Court asked if schools can punish MySpace parodies

PHILADELPHIA (AP) - June 2, 2010

On Thursday, the 3rd U.S. Circuit Court of Appeals will hold a rare en banc session to rehear a pair of Pennsylvania cases in which judges issued conflicting rulings on the issue.

In February, a three-judge 3rd Circuit panel upheld the suspension of a Schuylkill County eighth-grader who, from home, posted sexually explicit material along with her principal's photograph on a fake MySpace page.

The same day, a different panel from the same court said Mercer County schools cannot reach into a family's home and police the Internet, overturning the suspension of a high school senior who used his grandmother's computer to post a MySpace parody of his principal.

"There's such different treatment of student speech. It's an unsettled question as to how far does the school's jurisdiction reach?" said David L. Hudson Jr., a scholar at the First Amendment Center in Nashville, Tenn., who has reviewed many such cases across the country.

School officials struggle with how to respond to online postings, especially when they have ripple effects inside the school. Some mete out discipline and face lawsuits. Others refer the cases to law enforcement. Occasionally, a targeted teacher or administrator sues the suspected culprit for defamation.

"It's a huge gray area, and many in the school community would welcome further elucidation by the courts," Hudson said.

The issue has never reached the Supreme Court, but some think one of the Pennsylvania cases could change that.

Witold J. Walczak, Pennsylvania legal director of the American Civil Liberties Union, will argue both cases Thursday.

"These cases will decide whether school officials can tell students what they can and can't say inside the home, inside the mall, at the park and on the Internet," Walczak told The Associated Press. "We believe that such expanded authority would encroach on both the student's free speech rights and the parents' right to raise their children."
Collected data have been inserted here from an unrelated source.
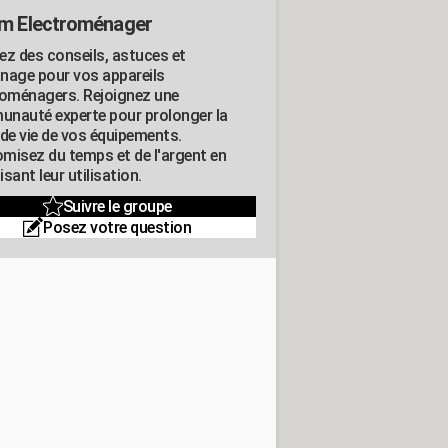
m Electroménager
ez des conseils, astuces et
nage pour vos appareils
roménagers. Rejoignez une
nauté experte pour prolonger la
 de vie de vos équipements.
misez du temps et de l'argent en
sant leur utilisation.
Suivre le groupe
Posez votre question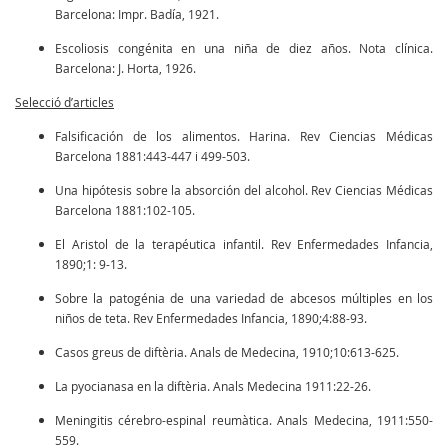
Barcelona: Impr. Badía, 1921.
Escoliosis congénita en una niña de diez años. Nota clínica.
Barcelona: J. Horta, 1926.
Selecció d’articles
Falsificación de los alimentos. Harina. Rev Ciencias Médicas
Barcelona 1881:443-447 i 499-503.
Una hipótesis sobre la absorción del alcohol. Rev Ciencias Médicas
Barcelona 1881:102-105.
El Aristol de la terapéutica infantil. Rev Enfermedades Infancia,
1890;1: 9-13.
Sobre la patogénia de una variedad de abcesos múltiples en los
niños de teta. Rev Enfermedades Infancia, 1890;4:88-93.
Casos greus de diftèria. Anals de Medecina, 1910;10:613-625.
La pyocianasa en la diftèria. Anals Medecina 1911:22-26.
Meningitis cérebro-espinal reumàtica. Anals Medecina, 1911:550-
559.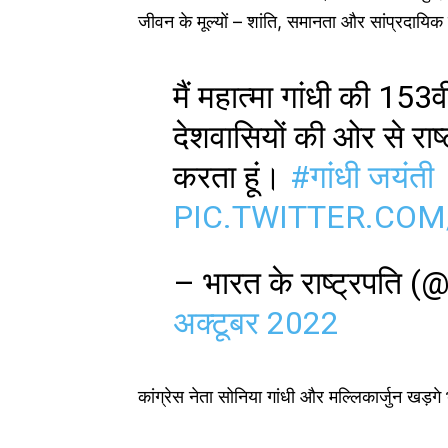
जीवन के मूल्यों – शांति, समानता और सांप्रदायि
मैं महात्मा गांधी की 15
देशवासियों की ओर से राष्ट
करता हूं।
#गांधी जयंती
PIC.TWITTER.CO
– भारत के राष्ट्रप
अक्टूबर 2022
कांग्रेस नेता सोनिया गांधी और मल्लिकार्जुन खड़गे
Legal arguments in both cases point to a landmark 1969 Supreme Court decision that said schools can discipline students for off-campus speech if it is likely to cause a disruption at school.

But in the decades since, the explosion of Internet communication has made it more difficult to strike a balance between free speech rights and the need for school administrators to maintain control.
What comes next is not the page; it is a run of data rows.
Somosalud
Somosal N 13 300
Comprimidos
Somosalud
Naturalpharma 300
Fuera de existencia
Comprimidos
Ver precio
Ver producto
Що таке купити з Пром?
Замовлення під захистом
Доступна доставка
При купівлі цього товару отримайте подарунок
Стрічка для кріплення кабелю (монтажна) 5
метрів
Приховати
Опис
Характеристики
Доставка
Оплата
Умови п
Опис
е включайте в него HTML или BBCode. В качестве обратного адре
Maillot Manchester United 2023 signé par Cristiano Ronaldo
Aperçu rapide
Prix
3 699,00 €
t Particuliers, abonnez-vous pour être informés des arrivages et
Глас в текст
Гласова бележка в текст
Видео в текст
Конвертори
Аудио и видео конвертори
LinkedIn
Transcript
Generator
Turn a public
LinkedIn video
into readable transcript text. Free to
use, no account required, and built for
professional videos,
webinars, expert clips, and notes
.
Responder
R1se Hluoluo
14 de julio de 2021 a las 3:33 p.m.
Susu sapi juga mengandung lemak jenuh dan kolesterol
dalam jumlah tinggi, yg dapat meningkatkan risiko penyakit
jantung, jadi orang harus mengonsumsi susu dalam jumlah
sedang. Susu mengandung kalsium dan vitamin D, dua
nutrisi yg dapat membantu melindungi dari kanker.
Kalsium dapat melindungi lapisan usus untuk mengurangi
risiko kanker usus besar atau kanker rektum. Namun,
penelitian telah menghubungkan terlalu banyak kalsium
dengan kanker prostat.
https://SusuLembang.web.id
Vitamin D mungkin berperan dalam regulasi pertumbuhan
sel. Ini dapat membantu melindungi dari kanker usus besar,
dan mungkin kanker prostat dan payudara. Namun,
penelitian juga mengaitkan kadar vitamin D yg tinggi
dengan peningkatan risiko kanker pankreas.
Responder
"We decline to say that simply because the disruption to the learning environment originates from a computer located off campus, the school should be left powerless to discipline the student," Judge Michael Fisher wrote in a footnote to his majority opinion in the Schuylkill County case.
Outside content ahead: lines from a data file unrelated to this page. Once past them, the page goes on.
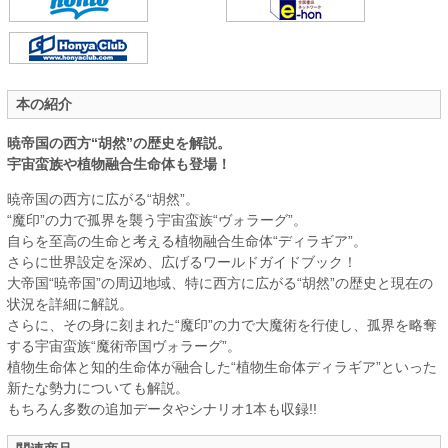
本の紹介
暁帝国の西方“胡然”の歴史を解説。
宇宙蛮族や植物融合生命体も登場！
暁帝国の西方に広がる“胡然”。
“魔印”の力で孤界を襲う宇宙蛮族“ヴォラーグ”。
自らを至高の生命と考える植物融合生命体“ディラギア”。
さらに世界設定を深め、広げるワールドガイドブック！
大帝国“暁帝国”の周辺地域、特に西方に広がる“胡然”の歴史と現在の
状況を詳細に解説。
さらに、その身に刻まれた“魔印”の力で大魔術を行使し、孤界を略奪
する宇宙蛮族“魔術帝国ヴォラーグ”。
植物生命体と知的生命体が融合した“植物生命体ディラギア”といった
新たな勢力についても解説。
もちろん多数の追加データやシナリオ1本も収録!!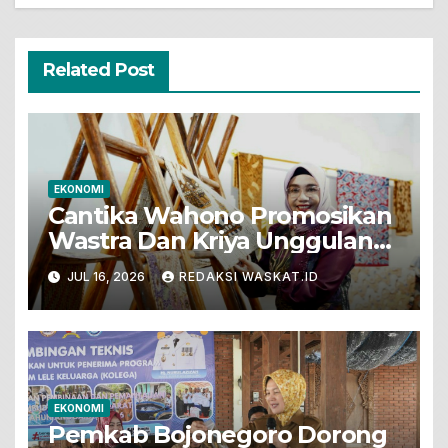
Related Post
EKONOMI
Cantika Wahono Promosikan
Wastra Dan Kriya Unggulan
Bojonegoro Dalam Road To
JUL 16, 2026
REDAKSI WASKAT.ID
INACRAFT Festival 2026
EKONOMI
Pemkab Bojonegoro Dorong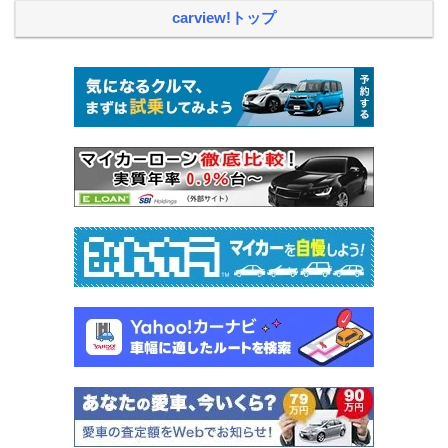
carview!トップ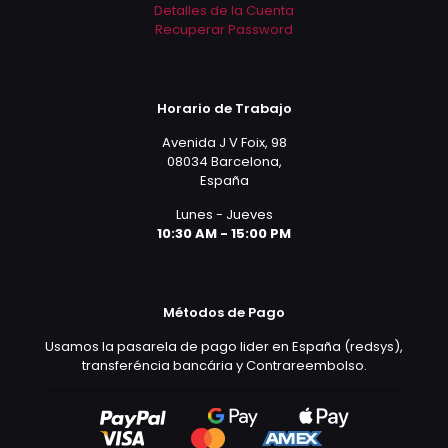
Detalles de la Cuenta
Recuperar Password
Horario de Trabajo
Avenida J V Foix, 98
08034 Barcelona,
España
Lunes - Jueves
10:30 AM - 15:00 PM
Métodos de Pago
Usamos la pasarela de pago lider en España (redsys),
transferéncia bancária y Contrareembolso.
That case involves a then-14-year-old girl in the Blue Mountain School District who created a Web page - with a fake name but an actual photo of her principal - purportedly posted by an Alabama principal who described himself as a pedophile and sex addict.

The principal and other students at Blue Mountain quickly became aware of it. A district judge upheld the suspension, as did the 3rd Circuit when Fisher and a second judge found the lewd, sexually graphic post likely to disrupt school. But Judge Michael Chagares, in a dissent, feared the ruling would give school officials "dangerously overbroad censorship discretion."

"Neither the Supreme Court nor this Court has ever allowed schools to punish students for off-campus speech that is not school sponsored and that caused no substantial disruption at school," Chagares wrote.

Blue Mountain, in a recent brief, argues the suspension could alternately be upheld on grounds the post was a "verbal assault" on the principal.

The girl "created the profile not as a joke, but with the intent to hurt and damage" the principal, lawyer Jonathan P. Riba wrote in a brief.

In the Mercer County case, U.S. District Judge Terrence McVerry had ruled that Hermitage School District officials failed to show that senior Justin Layshock's parody - which said his Hickory High School principal smoked marijuana and kept beer behind his desk - substantially disrupted school operations.

The 3rd Circuit panel also sided with Layshock, saying there was little connection between the his actions and the school.

"We will not allow the School District to stretch its authority so far that it reaches Justin while he is sitting in his grandmother's home after school," wrote Judge Theodore A. McKee, now chief judge of the appeals court.